* _Assignment_
Where an entry contains an image, skip the image and print the rest exactly.

○ ○ ○ ○ ○

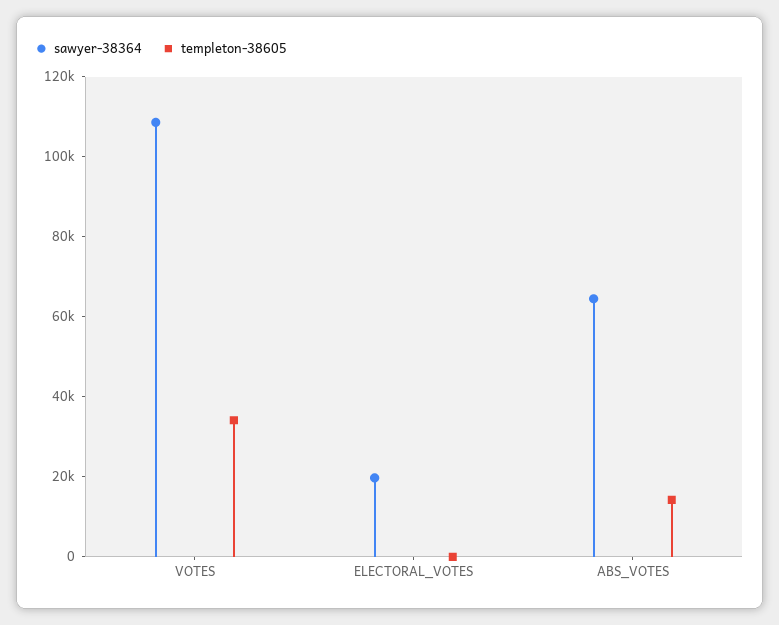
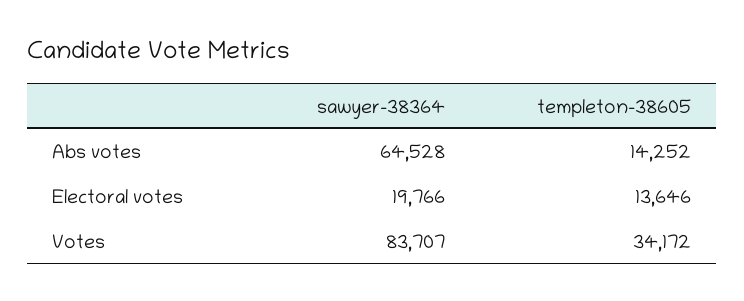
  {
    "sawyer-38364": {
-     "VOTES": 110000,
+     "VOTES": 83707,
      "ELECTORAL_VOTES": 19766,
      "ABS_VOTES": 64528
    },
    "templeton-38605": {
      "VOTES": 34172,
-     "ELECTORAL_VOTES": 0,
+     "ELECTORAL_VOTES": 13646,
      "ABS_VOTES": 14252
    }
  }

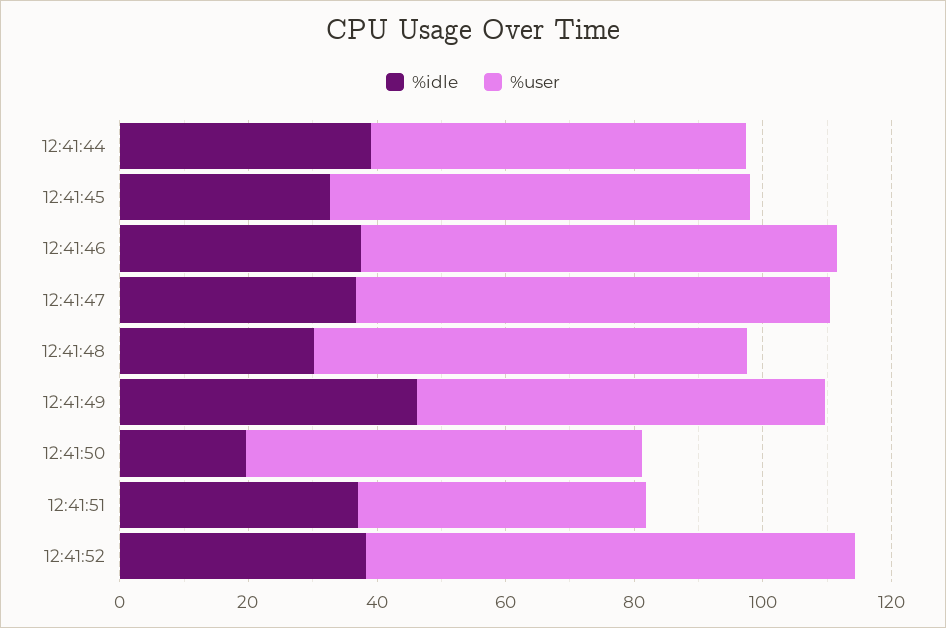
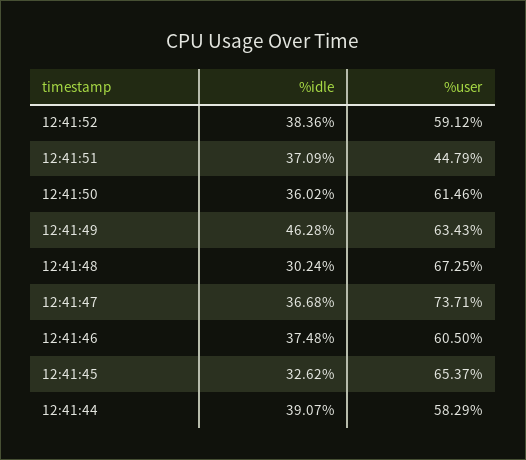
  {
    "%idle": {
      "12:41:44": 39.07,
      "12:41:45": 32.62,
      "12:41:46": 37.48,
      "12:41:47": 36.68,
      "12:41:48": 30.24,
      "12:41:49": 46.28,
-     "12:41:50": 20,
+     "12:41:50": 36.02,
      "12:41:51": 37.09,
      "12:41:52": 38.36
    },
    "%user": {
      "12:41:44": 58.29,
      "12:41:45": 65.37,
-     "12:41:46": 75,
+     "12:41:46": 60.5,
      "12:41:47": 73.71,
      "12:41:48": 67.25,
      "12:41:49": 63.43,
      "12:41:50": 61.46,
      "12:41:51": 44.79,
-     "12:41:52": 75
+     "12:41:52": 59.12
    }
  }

○ ○ ○ ○ ○

* _Result_
  {
    "sawyer-38364": {
-     "VOTES": 110000,
+     "VOTES": 83707,
      "ELECTORAL_VOTES": 19766,
      "ABS_VOTES": 64528
    },
    "templeton-38605": {
      "VOTES": 34172,
-     "ELECTORAL_VOTES": 0,
+     "ELECTORAL_VOTES": 13646,
      "ABS_VOTES": 14252
    }
  }

  {
    "%idle": {
      "12:41:44": 39.07,
      "12:41:45": 32.62,
      "12:41:46": 37.48,
      "12:41:47": 36.68,
      "12:41:48": 30.24,
      "12:41:49": 46.28,
-     "12:41:50": 20,
+     "12:41:50": 36.02,
      "12:41:51": 37.09,
      "12:41:52": 38.36
    },
    "%user": {
      "12:41:44": 58.29,
      "12:41:45": 65.37,
-     "12:41:46": 75,
+     "12:41:46": 60.5,
      "12:41:47": 73.71,
      "12:41:48": 67.25,
      "12:41:49": 63.43,
      "12:41:50": 61.46,
      "12:41:51": 44.79,
-     "12:41:52": 75
+     "12:41:52": 59.12
    }
  }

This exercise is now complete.